Fluid shifts caused by the osmotic diuresis and severe hyperglycaemia
Under normal osmotic and glycaemic concentrations (see Figure A in the diagram below), the intracellular fluid (ICF) and extracellular fluid (ECF) have balanced and normal concentrations of glucose and therefore osmotic concentrations (all things being equal). This is because in the normal non-diabetic state, blood glucose concentrations between the ECF and ICF remain balanced (because insulin allows the uptake of glucose from the blood into the cells where it is used).

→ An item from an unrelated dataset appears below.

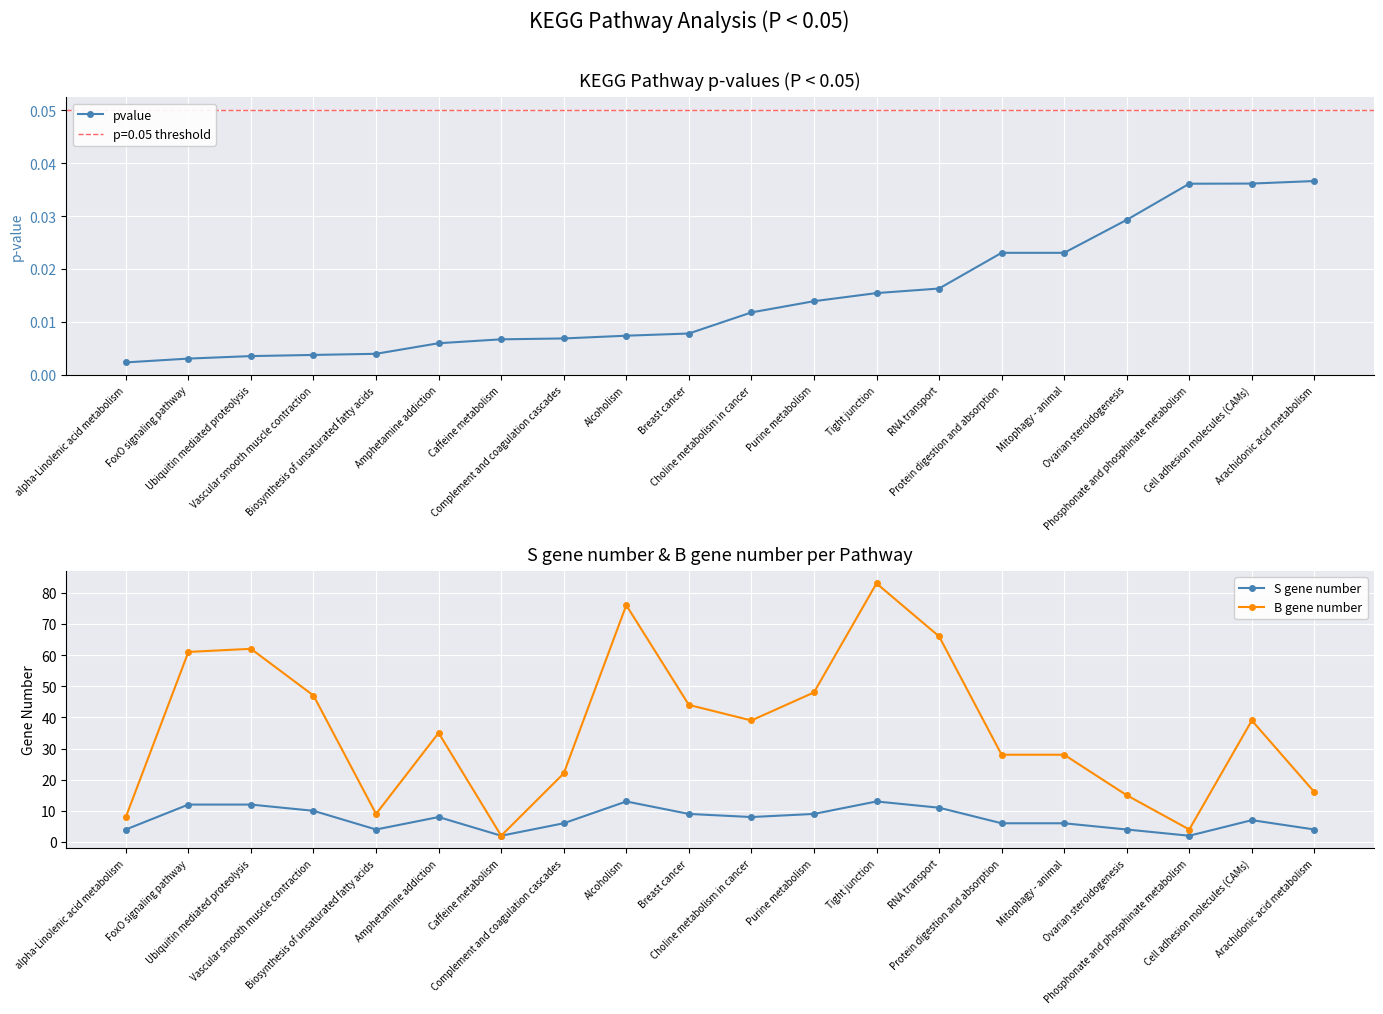

Reading right to left, what are all the values shown in this chart?

pvalue: Arachidonic acid metabolism=0.0	Cell adhesion molecules (CAMs)=0.0	Phosphonate and phosphinate metabolism=0.0	Ovarian steroidogenesis=0.0	Mitophagy - animal=0.0	Protein digestion and absorption=0.0	RNA transport=0.0	Tight junction=0.0	Purine metabolism=0.0	Choline metabolism in cancer=0.0	Breast cancer=0.0	Alcoholism=0.0	Complement and coagulation cascades=0.0	Caffeine metabolism=0.0	Amphetamine addiction=0.0	Biosynthesis of unsaturated fatty acids=0.0	Vascular smooth muscle contraction=0.0	Ubiquitin mediated proteolysis=0.0	FoxO signaling pathway=0.0	alpha-Linolenic acid metabolism=0.0
S gene number: Arachidonic acid metabolism=4.0	Cell adhesion molecules (CAMs)=7.0	Phosphonate and phosphinate metabolism=2.0	Ovarian steroidogenesis=4.0	Mitophagy - animal=6.0	Protein digestion and absorption=6.0	RNA transport=11.0	Tight junction=13.0	Purine metabolism=9.0	Choline metabolism in cancer=8.0	Breast cancer=9.0	Alcoholism=13.0	Complement and coagulation cascades=6.0	Caffeine metabolism=2.0	Amphetamine addiction=8.0	Biosynthesis of unsaturated fatty acids=4.0	Vascular smooth muscle contraction=10.0	Ubiquitin mediated proteolysis=12.0	FoxO signaling pathway=12.0	alpha-Linolenic acid metabolism=4.0
B gene number: Arachidonic acid metabolism=16.0	Cell adhesion molecules (CAMs)=39.0	Phosphonate and phosphinate metabolism=4.0	Ovarian steroidogenesis=15.0	Mitophagy - animal=28.0	Protein digestion and absorption=28.0	RNA transport=66.0	Tight junction=83.0	Purine metabolism=48.0	Choline metabolism in cancer=39.0	Breast cancer=44.0	Alcoholism=76.0	Complement and coagulation cascades=22.0	Caffeine metabolism=2.0	Amphetamine addiction=35.0	Biosynthesis of unsaturated fatty acids=9.0	Vascular smooth muscle contraction=47.0	Ubiquitin mediated proteolysis=62.0	FoxO signaling pathway=61.0	alpha-Linolenic acid metabolism=8.0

In type 2 diabetes where there is a relative reduction in the availability of insulin, the blood concentration of glucose (in the ECF) increases (see figure B in the diagram above). To balance the osmolarity difference between the ECF and ICF, water shifts from the ICF to the ECF. Given the still relatively high (and still increasing blood glucose levels due to the release of the counter regulatory hormones) the ECF is still high in glucose and hyperosmolar.
- Because of the hyperosmolar state, osmotic diuresis ensues and significant amounts of urine (and some glucose) are lost in the urine. This further increases the osmolarity of the ECF (more fluid is lost and more glucose is produced). The ICF loses water to the ECF in an attempt to reduce the osmolar gradient between the ICF and the ECF further depleting the hydration of the ICF. Continued osmotic diuresis causes more water loss via the kidneys and when this gets critical, hypovolaemia, shock, circulatory collapse and coma can occur (see Figure C of the diagram above).

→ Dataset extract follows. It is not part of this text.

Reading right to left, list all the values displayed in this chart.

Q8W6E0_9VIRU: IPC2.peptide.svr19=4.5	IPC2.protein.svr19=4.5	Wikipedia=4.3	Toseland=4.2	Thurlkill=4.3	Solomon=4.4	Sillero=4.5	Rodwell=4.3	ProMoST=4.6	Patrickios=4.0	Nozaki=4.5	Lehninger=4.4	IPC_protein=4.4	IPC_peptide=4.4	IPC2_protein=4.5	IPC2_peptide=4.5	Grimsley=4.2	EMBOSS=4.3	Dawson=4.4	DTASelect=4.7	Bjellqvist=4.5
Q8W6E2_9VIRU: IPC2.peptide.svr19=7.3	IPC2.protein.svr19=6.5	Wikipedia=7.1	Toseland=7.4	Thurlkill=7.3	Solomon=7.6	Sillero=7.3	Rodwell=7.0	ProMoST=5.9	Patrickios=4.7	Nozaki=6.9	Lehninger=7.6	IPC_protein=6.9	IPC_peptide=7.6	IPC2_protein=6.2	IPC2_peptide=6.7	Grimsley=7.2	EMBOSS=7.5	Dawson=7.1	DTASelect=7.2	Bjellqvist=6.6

Management of HHS – fluid resuscitation
HHS is initially managed with fluid resuscitation to correct volume deficit and electrolyte balance. 0.9% sodium chloride solution is used. This has the effect of also effectively decreasing the glucose concentration and therefore the hyperosmolar state as the concentration of glucose is reduced and at the same time correcting the fluid deficit caused by the hyperglycaemia. Given the significant excretion of glucose, significant other electrolyte losses are often experienced including magnesium, phosphate and potassium.
Potassium is the most troublesome typically and so potassium chloride may be added to the fluid resuscitation plan in subsequent bags to elevate this crucial electrolyte. In addition to the slow correction of BGL and the treatment of the cause of the patients HHS (this requires investigation), the patient is also at risk of developing arterial and venous thrombosis. The short-term immediate risk of arterial and venous thrombosis is managed using low molecular weight heparin or unfractionated heparin.
Management of HHS – correction of blood glucose levels
The infusion of 0.9% sodium chloride will have the effect of lowering the BGL and osmolality and should be allowed to reduce slowly aiming for a target of between 10 to 15 mmol/L. If blood glucose levels stop falling after initial fluid replacement, an intravenous insulin infusion of a short acting insulin such as Actrapid can be given. Caution should be taken in the early administration of insulin in HHS as circulatory collapse can occur.
Caution: Rapid correction of blood glucose levels can lead to circulatory collapse
Early administration of insulin in HHS risks circulatory collapse. This occurs when excess glucose in transported from the ECF to the ICF. This shift in glucose into the cells effectively decreases ECF osmolality and increases ICF osmolality to such an extent it encourages a significant shift of fluid from out of the ECF further reducing circulating volume (see figure D of diagram).
That coupled with ongoing diuresis and an already low ECF volume cases circulatory collapse.